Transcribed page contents
..............................

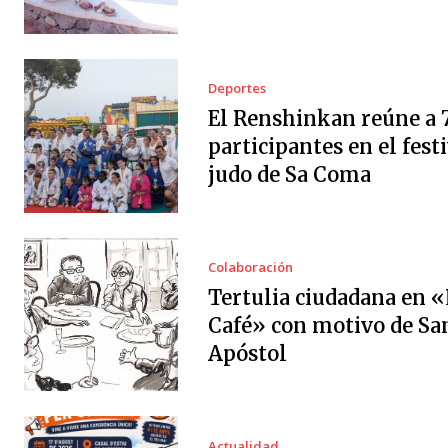
Deportes
El Renshinkan reúne a 
participantes en el festi
judo de Sa Coma
Colaboración
Tertulia ciudadana en «
Café» con motivo de Sa
Apóstol
Actualidad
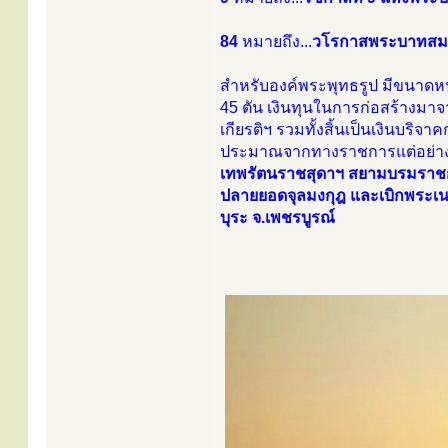
84
หมายถึง...
วโรกาสพระบาทสมเด
สำหรับองค์พระพุทธรูป มีขนาดหน้
45 ตัน เงินทุนในการก่อสร้าง
เกียรติฯ รวมทั้งสิ้นเป็นเงินบริ
ประมาณจากทางราชการแต่อย่า
เทพรัตนราชสุดาฯ สยามบรมราชกุ
ปลายยอดจุลมงกุฎ และเบิกพระเ
บุระ จ.เพชรบูรณ์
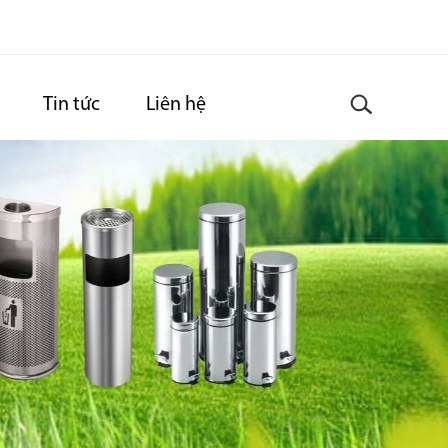
Tin tức
Liên hệ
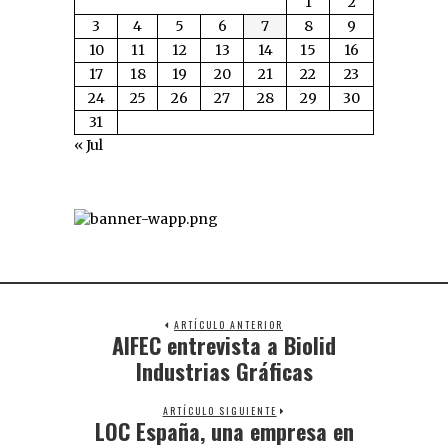
1
2
3
4
5
6
7
8
9
10
11
12
13
14
15
16
17
18
19
20
21
22
23
24
25
26
27
28
29
30
31
« Jul
ARTÍCULO ANTERIOR
AIFEC entrevista a Biolid
Industrias Gráficas
ARTÍCULO SIGUIENTE
LOC España, una empresa en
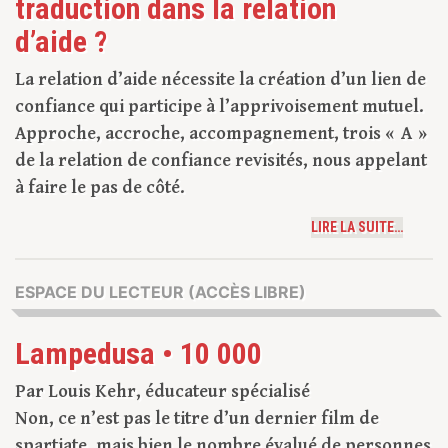
traduction dans la relation
d’aide ?
La relation d’aide nécessite la création d’un lien de
confiance qui participe à l’apprivoisement mutuel.
Approche, accroche, accompagnement, trois « A »
de la relation de confiance revisités, nous appelant
à faire le pas de côté.
LIRE LA SUITE…
ESPACE DU LECTEUR (ACCÈS LIBRE)
Lampedusa • 10 000
Par Louis Kehr, éducateur spécialisé
Non, ce n’est pas le titre d’un dernier film de
spartiate, mais bien le nombre évalué de personnes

..............................

Output every line of text from the records above without any change, leaving out the pictures.

Deportes
El Renshinkan reúne a 
participantes en el festi
judo de Sa Coma
Colaboración
Tertulia ciudadana en «
Café» con motivo de Sa
Apóstol
Actualidad
84
หมายถึง...
วโรกาสพระบาทสมเด
สำหรับองค์พระพุทธรูป มีขนาดหน้
45 ตัน เงินทุนในการก่อสร้าง
เกียรติฯ รวมทั้งสิ้นเป็นเงินบริ
ประมาณจากทางราชการแต่อย่า
เทพรัตนราชสุดาฯ สยามบรมราชกุ
ปลายยอดจุลมงกุฎ และเบิกพระเ
บุระ จ.เพชรบูรณ์
Tin tức
Liên hệ
1
2
3
4
5
6
7
8
9
10
11
12
13
14
15
16
17
18
19
20
21
22
23
24
25
26
27
28
29
30
31
« Jul
ARTÍCULO ANTERIOR
AIFEC entrevista a Biolid
Industrias Gráficas
ARTÍCULO SIGUIENTE
LOC España, una empresa en
traduction dans la relation
d’aide ?
La relation d’aide nécessite la création d’un lien de
confiance qui participe à l’apprivoisement mutuel.
Approche, accroche, accompagnement, trois « A »
de la relation de confiance revisités, nous appelant
à faire le pas de côté.
LIRE LA SUITE…
ESPACE DU LECTEUR (ACCÈS LIBRE)
Lampedusa • 10 000
Par Louis Kehr, éducateur spécialisé
Non, ce n’est pas le titre d’un dernier film de
spartiate, mais bien le nombre évalué de personnes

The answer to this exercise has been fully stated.